Nous repartîmes. L’un des blessés était venu prendre la place d’Ernst. Un type au profil bête qui s’endormit presque aussitôt. Dix minutes plus tard, le moteur se mit à toussoter, puis il cala irrémédiablement. La secousse réveilla l’autre porc.
— La mécanique est
— Non, fis-je d’un air goguenard, nous n’avons plus d’essence.
— Merde alors, comment allons-nous faire !
— Nous allons continuer à pied. Par ce beau soleil, ce sera délicieux. Les plus valides soutiendront les grands blessés.
La mort de mon camarade m’avait rendu brusquement cynique. J’étais presque heureux que d’autres puissent souffrir également. L’autre tourna son groin vers moi et me toisa de la tête aux pieds.
— Tu n’y penses pas, nous sommes tous grelottants de fièvre !
C’est surtout sa gueule qui me rendait furieux. Cette andouille ne s’était sans doute jamais posé de questions. On l’avait envoyé à la guerre qu’il avait dû faire sans y penser. Puis un obus popov lui avait pété au ras du pif et il s’était senti percé d’éclats. Je suis sûr que c’est tout ce qu’il était capable de traduire de cette gigantesque affaire. Depuis, il roupillait et bouffait les sulfamides qu’on lui avait distribués.
— Alors, vous resterez ici, en attendant de l’aide ou les Ivans. Moi je fous le camp.
Je courus à la ridelle arrière et l’abattis d’un seul coup. En deux mots, j’expliquai la situation. Ça sentait mauvais là-dedans. Les pauvres types étaient dans un état déplorable. Certains n’entendirent même pas mes paroles. Un moment, j’eus honte de ma rudesse. Mais qu’y avait-il d’autre à faire ! Sept ou huit soldats hâves se redressèrent. Leurs traits étaient incroyablement tirés. Une barbe hirsute couvrait leurs joues creuses. Leurs yeux brillaient comme allumés par une forte fièvre. Écœuré une fois de plus, je n’osai plus insister pour qu’ils cheminent à pied. Lorsqu’ils furent au bas du camion, ils s’entretinrent du sort des autres.
— Inutile d’essayer de les mettre debout, murmura l’un d’eux. Partons sans les prévenir, ce sera moins pénible. Peut-être qu’un secours leur arrivera. Il y a encore du monde derrière nous.

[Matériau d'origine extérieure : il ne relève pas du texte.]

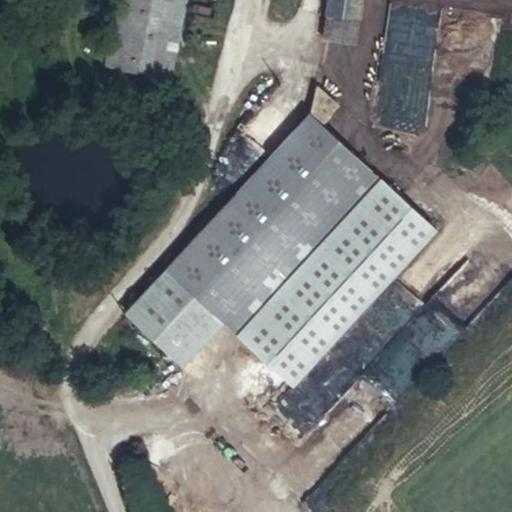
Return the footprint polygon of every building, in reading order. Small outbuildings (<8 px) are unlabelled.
[(182,73),(194,0),(129,0),(120,62),(182,73)] [(361,20),(364,0),(335,0),(333,15),(361,20)] [(357,47),(361,20),(333,15),(329,43),(357,47)] [(334,116),(350,97),(327,78),(323,107),(334,116)] [(175,112),(175,94),(133,97),(134,114),(175,112)] [(200,357),(380,158),(334,116),(323,107),(141,307),(200,357)]
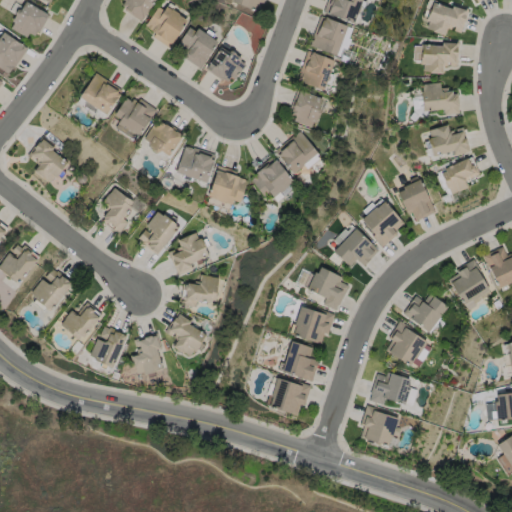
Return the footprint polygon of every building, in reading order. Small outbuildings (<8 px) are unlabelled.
[(121,12),(123,0),(150,0),(147,16),(121,12)] [(262,0),(258,12),(231,2),(231,0),(262,0)] [(363,0),(352,24),(324,11),(329,0),(363,0)] [(9,27),(25,1),(48,15),(33,41),(9,27)] [(467,11),(460,32),(448,28),(445,35),(424,29),(433,1),(467,11)] [(163,45),(146,22),(171,3),(188,26),(163,45)] [(347,27),(336,56),(311,47),(321,18),(347,27)] [(218,40),(201,68),(182,57),(186,51),(178,46),(191,24),(218,40)] [(8,75),(0,69),(0,31),(1,30),(27,49),(8,75)] [(206,68),(223,44),(247,62),(230,86),(206,68)] [(457,44),(457,65),(444,65),(443,73),(418,72),(418,44),(457,44)] [(333,60),(324,90),(298,82),(307,52),(333,60)] [(79,98),(94,73),(122,90),(106,115),(79,98)] [(421,83),(440,82),(440,90),(457,89),(459,114),(444,115),(443,110),(422,111),(421,83)] [(312,129),(287,117),(300,90),(325,101),(312,129)] [(129,95),(156,112),(141,136),(114,119),(129,95)] [(169,157),(142,142),(156,118),(182,134),(169,157)] [(462,130),(467,146),(435,158),(426,131),(446,124),(450,134),(462,130)] [(276,154),(300,132),(319,154),(296,175),(276,154)] [(33,169),(38,162),(28,154),(42,139),(69,161),(50,183),(33,169)] [(176,174),(183,146),(213,154),(206,182),(176,174)] [(438,172),(470,156),(481,177),(449,194),(438,172)] [(251,172),(281,162),(290,187),(270,193),(269,189),(257,193),(251,172)] [(239,206),(207,197),(215,169),(247,178),(239,206)] [(396,190),(419,179),(435,211),(413,223),(396,190)] [(117,232),(101,221),(110,207),(102,202),(113,187),(137,205),(117,232)] [(372,205),(374,207),(387,200),(404,229),(378,245),(360,213),(372,205)] [(135,240),(158,210),(178,226),(156,255),(135,240)] [(363,266),(355,259),(349,266),(332,251),(339,243),(338,242),(352,227),(378,250),(363,266)] [(177,274),(169,254),(181,249),(177,240),(196,232),(209,260),(177,274)] [(511,280),(498,287),(483,256),(507,245),(511,256),(511,280)] [(0,263),(11,251),(17,256),(25,247),(38,258),(16,282),(0,267),(0,263)] [(449,282),(458,276),(455,271),(472,260),(489,289),(463,305),(449,282)] [(350,282),(337,308),(305,292),(319,266),(350,282)] [(50,311),(29,295),(45,274),(50,278),(55,271),(71,282),(50,311)] [(180,302),(182,282),(199,285),(201,274),(218,277),(214,307),(180,302)] [(427,333),(402,313),(416,295),(424,302),(430,293),(447,307),(427,333)] [(61,325),(82,298),(101,313),(80,340),(61,325)] [(322,345),(290,334),(300,305),(332,317),(322,345)] [(173,345),(178,338),(166,330),(178,313),(206,333),(190,357),(173,345)] [(408,366),(382,348),(401,322),(426,340),(408,366)] [(89,356),(104,325),(126,336),(111,366),(89,356)] [(138,354),(135,338),(156,334),(163,368),(135,374),(132,355),(138,354)] [(280,370),(290,341),(312,349),(309,357),(318,361),(311,381),(280,370)] [(368,397),(373,379),(386,382),(388,373),(411,379),(404,406),(368,397)] [(308,386),(300,416),(266,406),(274,377),(308,386)] [(511,418),(486,420),(485,403),(497,403),(496,393),(511,392),(511,418)] [(357,436),(366,407),(397,416),(388,446),(357,436)] [(511,468),(496,445),(511,434),(511,468)]
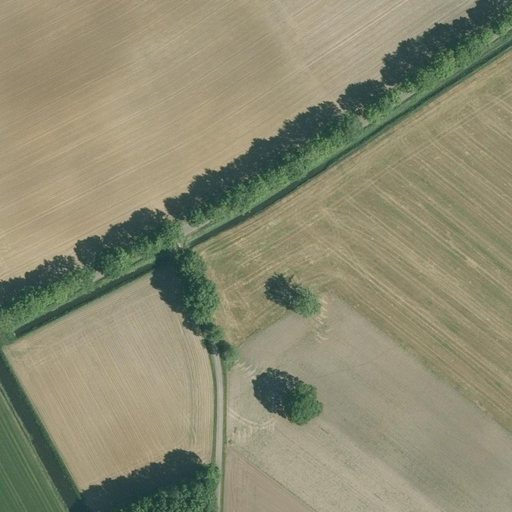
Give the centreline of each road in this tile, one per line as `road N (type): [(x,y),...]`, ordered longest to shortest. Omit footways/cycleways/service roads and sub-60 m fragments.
road 1 (unclassified): [(172,236),(256,191),(511,22)]
road 2 (unclassified): [(216,511),(216,359),(172,236)]
road 3 (unclassified): [(0,324),(172,236)]
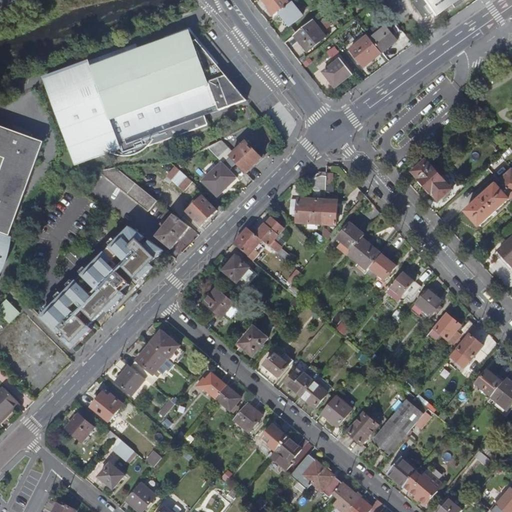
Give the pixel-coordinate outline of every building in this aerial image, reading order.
[(266,0),(274,9),(275,8),(280,15),(281,14),(294,4),(296,3),(293,0),(266,0)] [(414,0),(411,2),(422,18),(423,20),(442,6),(444,8),(445,10),(446,9),(458,0),(414,0)] [(294,4),(281,14),(292,27),(305,18),(294,4)] [(315,23),(296,38),(309,55),(328,40),(315,23)] [(372,42),(384,57),(400,45),(389,30),(372,42)] [(209,116),(247,101),(199,41),(195,42),(191,31),(93,67),(91,62),(46,79),(80,165),(112,153),(116,156),(126,158),(139,156),(148,151),(152,146),(212,123),(209,116)] [(372,42),(371,40),(352,54),(366,72),(385,58),(384,57),(372,42)] [(342,63),(326,75),(337,90),(354,78),(342,63)] [(0,180),(0,233),(12,237),(12,235),(46,141),(22,133),(0,124),(0,155),(8,159),(0,180)] [(233,151),(222,140),(209,148),(222,161),(230,170),(237,163),(245,173),(264,157),(246,139),(233,151)] [(425,184),(438,172),(425,157),(412,170),(425,184)] [(230,170),(222,161),(202,181),(217,197),(237,177),(230,170)] [(192,182),(174,166),(166,176),(184,192),(192,182)] [(478,223),(511,191),(511,168),(510,167),(465,209),(478,223)] [(157,201),(116,168),(98,171),(149,212),(157,201)] [(438,172),(425,184),(438,199),(452,187),(438,172)] [(326,190),(327,176),(319,176),(313,181),(313,189),(326,190)] [(204,197),(188,212),(202,227),(218,211),(204,197)] [(325,225),(326,200),(291,198),(290,214),(294,214),(294,216),(298,216),(297,223),(325,225)] [(326,200),(325,225),(337,226),(338,205),(328,204),(328,200),(326,200)] [(190,227),(174,214),(157,236),(173,249),(190,227)] [(262,239),(289,262),(293,259),(280,248),(282,246),(274,240),(285,227),(273,216),(266,224),(265,223),(256,234),(262,239)] [(353,251),(364,237),(365,235),(351,223),(338,238),(353,251)] [(262,239),(256,234),(247,227),(234,243),(248,256),(262,239)] [(144,237),(130,228),(41,317),(72,349),(91,330),(88,327),(104,311),(107,314),(125,296),(119,291),(127,283),(118,274),(113,269),(117,265),(113,261),(118,256),(127,265),(124,268),(136,279),(139,276),(142,280),(155,267),(152,264),(164,251),(150,241),(145,247),(140,242),(144,237)] [(12,237),(0,233),(0,277),(5,263),(3,262),(12,237)] [(326,240),(316,233),(310,241),(320,248),(326,240)] [(511,234),(498,248),(511,263),(511,234)] [(366,274),(371,267),(383,254),(364,237),(353,251),(350,253),(362,262),(358,267),(366,274)] [(510,268),(511,265),(511,263),(498,248),(495,251),(510,268)] [(383,254),(371,267),(386,279),(398,266),(383,253),(383,254)] [(250,268),(236,255),(223,270),(238,283),(250,268)] [(113,269),(118,274),(124,268),(127,265),(118,256),(113,261),(117,265),(113,269)] [(405,272),(393,286),(404,296),(407,293),(413,298),(423,287),(405,272)] [(216,289),(204,304),(222,318),(224,316),(229,320),(239,309),(235,306),(236,305),(216,289)] [(429,289),(417,303),(432,316),(444,302),(429,289)] [(140,296),(137,293),(130,300),(133,303),(140,296)] [(0,307),(0,313),(11,324),(21,313),(8,300),(0,307)] [(447,313),(430,334),(438,341),(442,335),(450,341),(458,332),(462,326),(447,313)] [(457,347),(474,325),(471,322),(465,329),(461,335),(463,336),(455,345),(457,347)] [(255,327),(240,344),(253,355),(258,349),(260,351),(264,346),(262,345),(267,338),(255,327)] [(463,336),(461,335),(458,332),(450,341),(455,345),(463,336)] [(166,362),(167,363),(179,349),(161,333),(149,347),(166,362)] [(485,348),(470,334),(459,347),(474,360),(485,348)] [(166,362),(149,347),(129,369),(144,382),(150,387),(155,381),(152,378),(166,362)] [(276,383),(286,371),(290,366),(282,359),(278,364),(270,358),(260,370),(276,383)] [(129,369),(126,366),(118,375),(121,378),(115,385),(130,398),(144,382),(129,369)] [(301,397),(314,382),(298,369),(285,384),(301,397)] [(492,398),(505,383),(490,370),(477,384),(492,398)] [(213,402),(224,389),(209,376),(198,389),(213,402)] [(511,382),(508,379),(505,383),(492,398),(508,413),(511,408),(511,382)] [(314,382),(301,397),(315,410),(328,394),(314,382)] [(0,394),(0,423),(20,404),(5,389),(0,394)] [(224,389),(213,402),(228,414),(238,402),(224,389)] [(390,422),(371,444),(388,458),(417,425),(422,429),(433,417),(427,412),(429,409),(413,395),(390,422)] [(107,425),(122,408),(111,397),(108,401),(102,396),(90,410),(107,425)] [(338,396),(322,415),(338,428),(353,410),(338,396)] [(245,407),(231,424),(246,437),(260,420),(245,407)] [(365,414),(349,433),(363,445),(379,426),(365,414)] [(82,444),(94,430),(78,417),(66,430),(82,444)] [(272,455),(285,441),(270,430),(258,444),(272,455)] [(135,455),(119,441),(108,454),(113,458),(115,456),(126,465),(135,455)] [(299,454),(285,441),(272,455),(267,462),(284,476),(289,469),(287,468),(299,454)] [(153,471),(161,462),(153,455),(146,464),(153,471)] [(417,473),(420,470),(405,457),(402,461),(417,474),(417,473)] [(310,486),(321,473),(306,459),(294,473),(310,486)] [(405,487),(417,474),(402,461),(391,474),(405,487)] [(110,467),(98,480),(113,493),(124,479),(110,467)] [(423,467),(420,470),(417,473),(423,477),(427,471),(423,467)] [(417,473),(417,474),(405,487),(427,505),(438,492),(437,492),(443,485),(427,471),(423,477),(417,473)] [(326,500),(338,487),(321,473),(310,486),(326,500)] [(403,489),(405,487),(391,474),(389,476),(403,489)] [(140,486),(125,504),(134,511),(143,511),(154,499),(140,486)] [(335,511),(346,511),(355,502),(338,487),(326,500),(324,502),(335,511)] [(511,511),(511,487),(492,510),(494,511),(511,511)] [(461,511),(464,510),(449,498),(436,511),(461,511)] [(254,511),(259,511),(266,505),(260,500),(251,509),(254,511)] [(346,511),(367,511),(373,511),(378,507),(373,503),(366,511),(355,502),(346,511)] [(72,511),(57,503),(52,511),(72,511)]
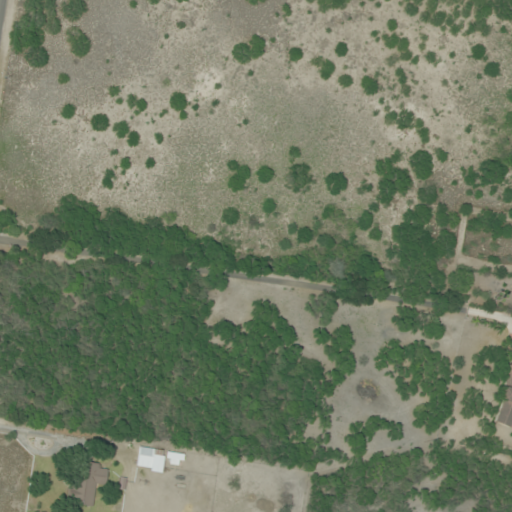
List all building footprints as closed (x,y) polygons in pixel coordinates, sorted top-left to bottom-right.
[(511,364),(503,365),(503,384),(511,383),(511,364)] [(511,388),(502,387),(496,424),(511,426),(511,388)] [(136,468),(161,473),(165,451),(140,447),(136,468)] [(170,464),(181,464),(181,455),(170,455),(170,464)] [(105,486),(107,465),(75,462),(71,504),(93,507),(95,485),(105,486)]
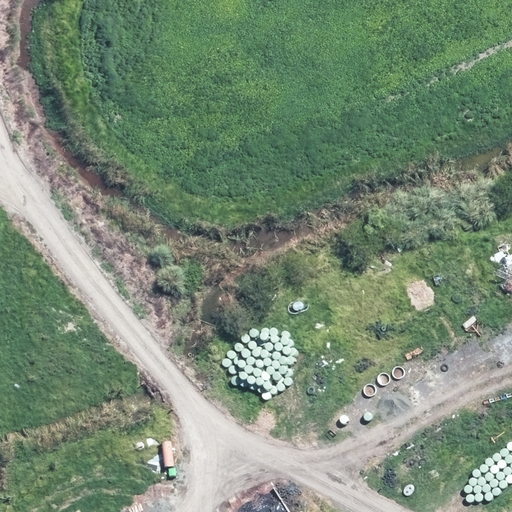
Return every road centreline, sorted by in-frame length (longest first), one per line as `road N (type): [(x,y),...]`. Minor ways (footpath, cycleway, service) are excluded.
road 1 (track): [(206,405),(0,157)]
road 2 (track): [(212,511),(206,405),(380,511)]
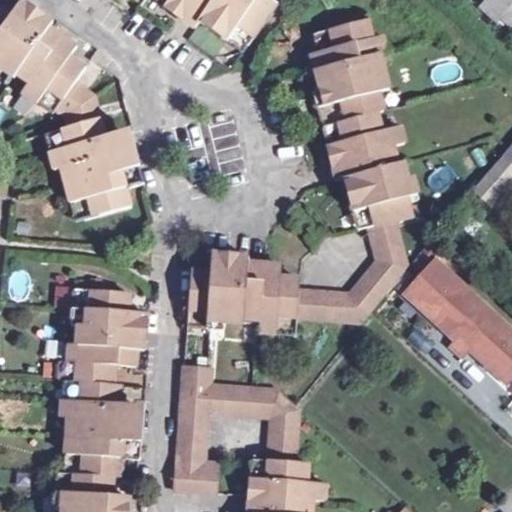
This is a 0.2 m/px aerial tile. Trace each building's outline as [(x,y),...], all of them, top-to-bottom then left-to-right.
[(232,35),(248,45),(276,5),(268,0),(169,0),(165,7),(180,18),(188,5),(196,11),(192,17),(200,23),(227,42),(232,35)] [(511,0),(488,0),(480,9),(496,23),(511,5),(511,0)] [(48,29),(41,23),(35,31),(27,25),(36,13),(21,3),(11,17),(0,9),(0,63),(29,84),(22,94),(37,104),(42,96),(58,108),(56,110),(66,117),(69,129),(52,133),(57,152),(49,155),(53,172),(62,169),(72,204),(80,201),(85,220),(130,208),(125,189),(143,185),(138,167),(119,173),(116,163),(129,159),(127,150),(123,134),(105,139),(94,98),(74,84),(85,69),(69,58),(76,48),(48,29)] [(192,17),(196,11),(188,5),(180,18),(195,29),(200,23),(192,17)] [(51,24),(36,13),(27,25),(35,31),(41,23),(48,29),(51,24)] [(362,211),(367,230),(369,229),(395,222),(414,217),(409,198),(417,196),(413,179),(407,181),(403,165),(398,166),(393,148),(404,145),(400,128),(382,133),(377,114),(383,112),(379,93),(389,91),(379,56),(387,54),(382,37),(372,39),(367,21),(322,33),(327,52),(318,54),(312,56),(317,73),(325,71),(330,88),(321,91),(314,93),(318,109),(327,107),(332,126),(337,145),(328,147),(333,164),(348,160),(350,170),(343,172),(345,181),(353,213),(362,211)] [(327,52),(322,33),(313,35),(318,54),(327,52)] [(242,52),(248,45),(232,35),(227,42),(242,52)] [(325,71),(317,73),(321,91),(330,88),(325,71)] [(56,110),(58,108),(42,96),(37,104),(53,115),(56,110)] [(327,107),(318,109),(323,128),(332,126),(327,107)] [(227,121),(181,133),(193,179),(239,167),(227,121)] [(332,126),(323,128),(328,147),(337,145),(332,126)] [(43,136),(49,155),(57,152),(52,133),(43,136)] [(119,173),(138,167),(134,149),(127,150),(129,159),(116,163),(119,173)] [(491,205),(511,180),(511,161),(504,154),(474,190),(491,205)] [(338,183),(345,181),(343,172),(350,170),(348,160),(333,164),(338,183)] [(76,222),(85,220),(80,201),(72,204),(76,222)] [(362,211),(353,213),(358,232),(367,230),(362,211)] [(370,235),(397,228),(395,222),(369,229),(370,235)] [(408,268),(397,228),(370,235),(378,262),(350,296),(299,292),(297,319),(362,324),(408,268)] [(248,265),(239,264),(238,274),(228,273),(230,257),(212,255),(211,274),(191,273),(188,318),(207,319),(207,321),(225,322),(224,330),(260,332),(260,325),(278,326),(278,325),(297,326),(297,319),(299,292),(300,281),(281,279),(282,268),(248,265)] [(249,258),(230,257),(228,273),(238,274),(239,264),(248,265),(249,258)] [(487,307),(437,260),(406,294),(456,340),(459,336),(487,307)] [(66,475),(65,494),(56,493),(55,511),(62,511),(61,511),(128,511),(129,499),(114,498),(115,479),(120,479),(122,460),(140,461),(141,444),(120,442),(121,432),(134,433),(135,424),(136,407),(119,405),(120,387),(114,386),(115,367),(136,368),(137,352),(138,342),(129,342),(130,332),(146,333),(147,315),(128,314),(130,295),(74,291),(72,310),(81,310),(80,328),(79,346),(70,346),(69,362),(67,382),(73,383),(72,402),(63,401),(62,419),(68,420),(66,455),(75,456),(73,475),(66,475)] [(456,340),(451,345),(463,357),(470,349),(507,384),(511,378),(511,329),(487,307),(459,336),(456,340)] [(71,327),(80,328),(81,310),(72,310),(71,327)] [(207,321),(207,319),(188,318),(187,327),(206,328),(207,321)] [(296,335),(297,326),(278,325),(278,326),(277,334),(296,335)] [(146,333),(130,332),(129,342),(138,342),(137,352),(145,352),(146,333)] [(64,382),(67,382),(69,362),(60,362),(58,382),(64,382)] [(190,381),(191,368),(184,367),(183,380),(190,381)] [(212,369),(191,368),(190,381),(183,380),(182,393),(190,394),(190,388),(210,389),(211,387),(212,369)] [(72,402),(73,383),(67,382),(64,382),(63,401),(72,402)] [(281,392),(216,387),(214,415),(271,419),(268,462),(295,464),(299,409),(281,392)] [(209,403),(210,389),(190,388),(190,394),(182,393),(182,401),(209,403)] [(209,414),(209,403),(182,401),(178,444),(206,446),(209,414)] [(120,442),(141,444),(143,424),(135,424),(134,433),(121,432),(120,442)] [(205,464),(206,446),(178,444),(177,462),(205,464)] [(75,456),(66,455),(65,475),(66,475),(73,475),(75,456)] [(251,479),(260,480),(261,461),(252,460),(251,479)] [(311,511),(312,502),(324,503),(325,485),(307,484),(308,464),(295,464),(268,462),(261,461),(260,480),(251,479),(250,497),(266,498),(265,509),(257,508),(256,511),(311,511)] [(205,464),(177,462),(174,492),(218,495),(220,465),(205,464)] [(56,493),(65,494),(66,475),(65,475),(57,474),(56,493)] [(266,498),(250,497),(248,511),(256,511),(257,508),(265,509),(266,498)]
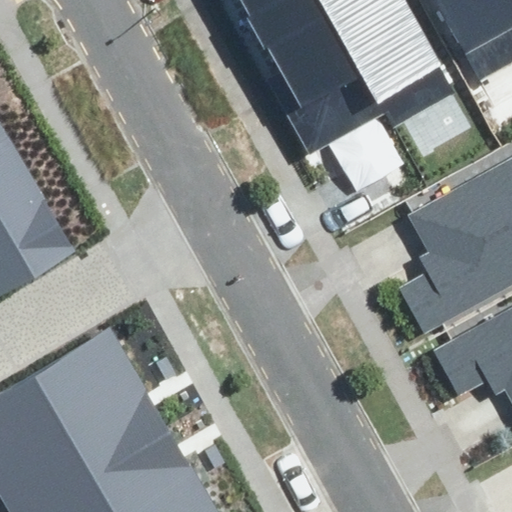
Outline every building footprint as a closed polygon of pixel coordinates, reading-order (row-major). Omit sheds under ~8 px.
[(257,0),(309,88),(361,58),(395,117),(455,82),(406,0),(257,0)] [(511,0),(424,0),(466,70),(511,43),(511,0)] [(0,285),(77,241),(0,110),(0,285)] [(378,248),(412,309),(511,253),(511,134),(394,201),(410,229),(378,248)] [(511,283),(417,336),(452,398),(485,379),(501,408),(511,401),(511,283)] [(165,414),(106,316),(0,379),(0,487),(11,506),(165,414)] [(223,511),(224,511),(165,414),(11,506),(14,511),(223,511)]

Notre lamentable caravane se mit en route. Mon esprit était hanté par l’idée des moribonds que nous avions abandonnés dans le Tatra. Bon Dieu, que pouvions-nous faire d’autre !
J’étais le seul valide et le seul à être armé. J’avais proposé le fusil de Neubach, mais personne ne voulut s’en encombrer. Quelque temps plus tard, un side-car bouillasseux nous rattrapa. Deux soldats, appartenant à une unité blindée, le montaient. Il s’arrêta à notre hauteur sans que nous l’ayons hélé. Deux braves gars. L’un d’eux céda sa place à un de nos éclopés, ramassa son fourniment et décida de continuer à pied avec nous. Finalement, le side-car chargea, les uns sur les autres, trois blessés.
Enfin un garçon vigoureux et sympathique, ne serait-ce que par son geste humain, marchait à mes côtés. Je ne connus pas son nom. Nous eûmes évidemment une large conversation. J’appris ainsi que l’offensive russe s’était brusquement développée et que, dans cette vaste région, nous pouvions à tous moments être croisés par des unités motorisées soviétiques. J’avalai une fois de plus ma salive ! Ce grand lascar avait l’air sûr de lui et de toute notre armée.
— Notre offensive va reprendre incessamment. Le printemps est là, maintenant, nous rejetterons les bolcheviks au-delà du Don et de la Volga.
Ce n’est pas croyable ce qu’il peut être agréable d’entendre quelqu’un d’enthousiaste et de confiant lorsque soi-même on s’est cru perdu. Le ciel, à coup sûr, m’envoyait ce grand feldgrau pour me remonter le moral. J’aurais évidemment préféré que Neubach fût vivant. Mais on doit rester humble, repentant et reconnaissant envers l’au-delà. Et puis, c’est moi qui aurais dû conduire à la place d’Ernst !
Dans la soirée, nous atteignîmes une ferme isolée en rase campagne. Nous eûmes quelques hésitations avant d’y aller. Souvent les partisans s’abritaient dans des bâtisses de ce genre.
D’ailleurs, ils ne pouvaient choisir que les mêmes endroits que nous. Pour tout combattant, la vue d’un toit est toujours un refuge.